*** Excerpt to read

/ 15 November 2006

Apartheid legacy haunts SA’s schools

Expletives are scrawled across the classroom walls, the library ceiling has collapsed and up to 45 pupils cram into each filthy classroom — when the teachers turn up that is.

But despite the shoddy state of her school, 14-year-old Constance Mpho has even bigger worries.

”Smoking and killing people,” said the pupil from Veritas Secondary School in Soweto.

”Those are the main problems,” she said, recounting how a 16-year-old boy was recently stabbed to death in a dispute with a fellow pupil over R1.

With conditions like these, it’s no surprise that pupils at Veritas and other schools in South Africa’s tough black townships fail to produce glittering exam results: just half of Veritas pupils passed the school-leaving matric in 2005.

A recent report found almost 80% of South Africa’s schools are failing their children — fuelling poverty and exacerbating an acute skills gap in Africa’s biggest economy.

And 12 years after the collapse of apartheid and its segregated school system — which created white schools with top-class facilities but left black schools chronically under-funded — classrooms are as unequal as ever.

Contrast Veritas with St John’s College, the country’s top private school where ivy-clad quadrangles resemble England’s elite colleges in Oxford and Cambridge and well-scrubbed boys — mostly white — spring to their feet when teachers speak. Here, exam failure is anathema.

”If anything the gap [between the best and worst schools] has widened,” said Salim Vally, senior researcher at the Education Policy Unit of Johannesburg’s Witswatersrand University. ”The differential is now by class, but in our country that usually translates into racial terms.”

Skills gap

A recent report by South Africa’s Institute of Justice and Reconciliation (IJR) found that 80% of schools provided education ”of such poor quality that they constitute a very significant obstacle to social and economic development”.

Myriad factors from the impact of HIV/Aids and poverty to poor time management are to blame, but experts say a dire shortage of teachers is the chief problem.

About 20 000 teachers leave the profession each year while only 6 000 join up — partly due to poor pay and conditions. And of those already teaching, up to half have inadequate levels of literacy, according to the IJR report.

Education shortfalls cause ripples throughout the economy.

South Africa wants to spur growth by spending bumper tax revenues on grand infrastructure projects, but its plans are stymied by a dearth of engineers.

Companies are trying to meet affirmative action targets but end up fighting over a tiny pool of black executives.

******

Update the article on South Africa's schools from the words "Education shortfalls cause" through "of black executives.", putting "technicians" wherever "engineers" appears. The data has no role in this.

*** Supplied material

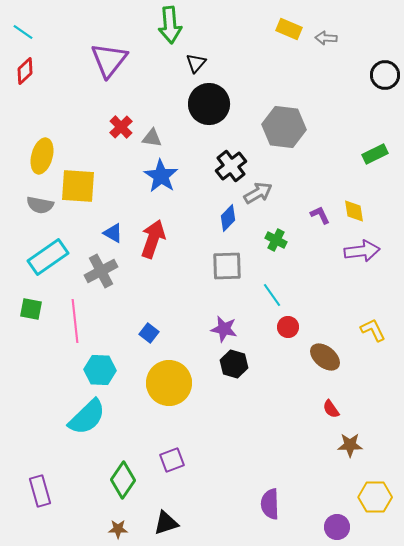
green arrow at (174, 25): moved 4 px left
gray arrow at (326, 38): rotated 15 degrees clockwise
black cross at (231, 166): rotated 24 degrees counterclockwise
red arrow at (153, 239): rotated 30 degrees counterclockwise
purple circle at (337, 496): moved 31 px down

******

» Exercise response:
Education shortfalls cause ripples throughout the economy.

South Africa wants to spur growth by spending bumper tax revenues on grand infrastructure projects, but its plans are stymied by a dearth of technicians.

Companies are trying to meet affirmative action targets but end up fighting over a tiny pool of black executives.